Figure 1 | Scientific Reports

Figure 1

From: Surveillance of vector-borne pathogens under imperfect detection: lessons from Chagas disease risk (mis)measurement

Figure 1

Detecting Trypanosoma cruzi in field-caught vectors. The figure illustrates our strategy of repeatedly checking for infection using (i) optical microscopy (OM) including slides read in routine surveillance (fresh, FS; Giemsa-stained, SS) or at the University of Brasília (fresh, FU; Giemsa-stained, SU), (ii) a conventional PCR (cPCR), and (ii) a replicate quantitative PCR (qPCR R1 and R2). Blank ‘slides’ represent OM slides that were not prepared for a given bug (coded ‘−’); in grey, tests that were scored as negative with ambiguity (possible false negatives, coded ‘0’); in light blue, dark blue, orange, light green, and dark green, tests scored as positive with ambiguity (possible false positives, coded ‘1’); and, in dark red with a parasite, a slide scored as positive without ambiguity (only when a professional parasitologists of the University of Brasília unmistakably identified T. cruzi trypomastigotes in a Giemsa-stained slide, coded ‘2’). The last column shows, for each bug, the “detection history” we used to construct our database, using the codes (‘−’, ‘0’, ‘1’, and ‘2’) defined above.
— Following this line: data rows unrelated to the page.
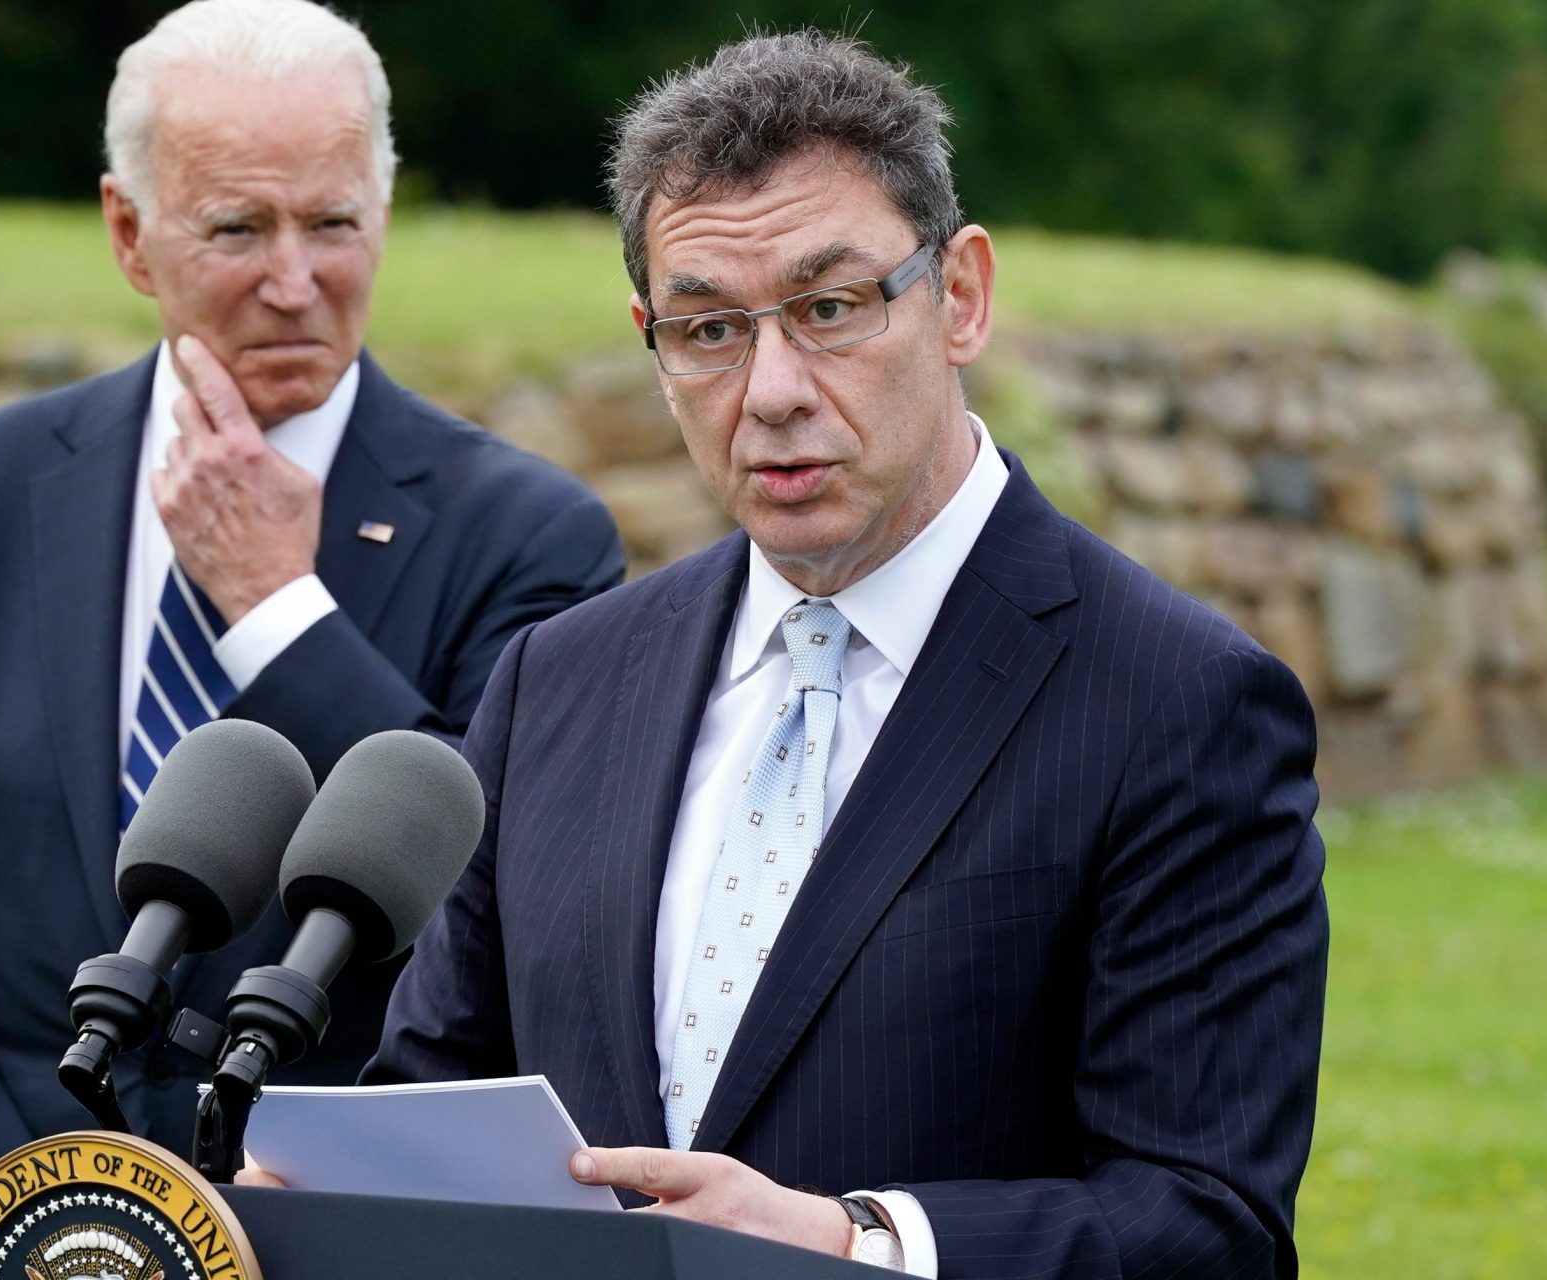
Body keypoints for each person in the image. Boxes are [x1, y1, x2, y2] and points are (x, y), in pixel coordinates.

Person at [363, 32, 1327, 1279]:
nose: (769, 390)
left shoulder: (1179, 701)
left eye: (828, 309)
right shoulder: (558, 678)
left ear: (960, 296)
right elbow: (437, 1104)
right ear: (650, 338)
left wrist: (852, 1241)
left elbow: (1209, 1226)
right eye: (707, 329)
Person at [0, 0, 624, 1167]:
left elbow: (501, 907)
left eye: (332, 221)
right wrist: (3, 1214)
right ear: (130, 233)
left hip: (335, 1217)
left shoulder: (530, 536)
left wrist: (278, 608)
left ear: (383, 211)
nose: (295, 280)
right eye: (237, 229)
Of the four bugs in this example, only the first one was scored as positive without ambiguity (hence its darker colour); the three light-coloured bugs might or might not have been infected: for the third and fourth, there were some ambiguous detections; for the last one, the six non-detections could have arisen either because the bug was not infected or because the tests failed to detect the parasite.